Task requirements: What lines in the entries hold the string "none"? List them.
[Data for this task — start]
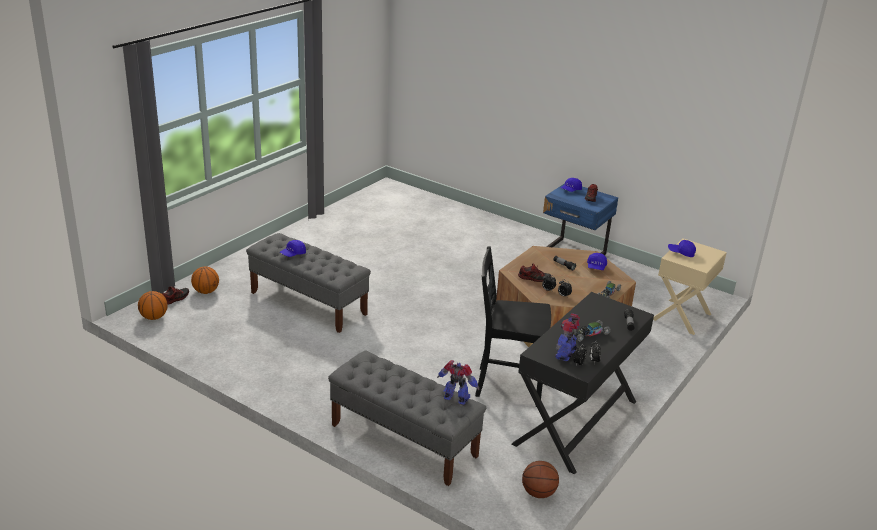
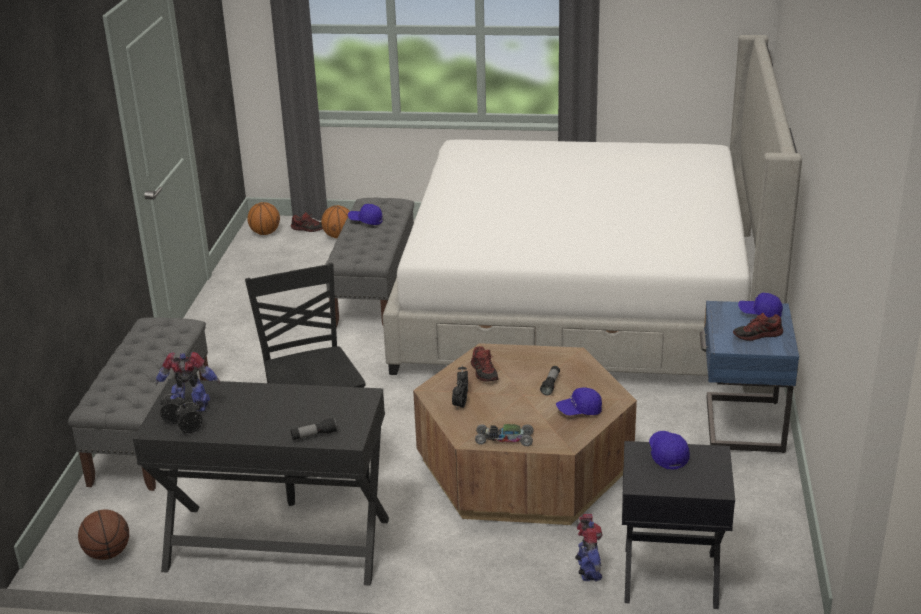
camera: 65 degrees right, 0 degrees up
toy robot [437,360,479,405] -> toy robot moved to [575,514,603,581]
toy car [573,320,611,342] -> none
beige nightstand [653,238,727,335] -> black nightstand [622,441,735,609]
none -> bed [383,35,802,394]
[Data for this task — finish]
Solution to the exercise:
toy car [573,320,611,342] -> none
none -> bed [383,35,802,394]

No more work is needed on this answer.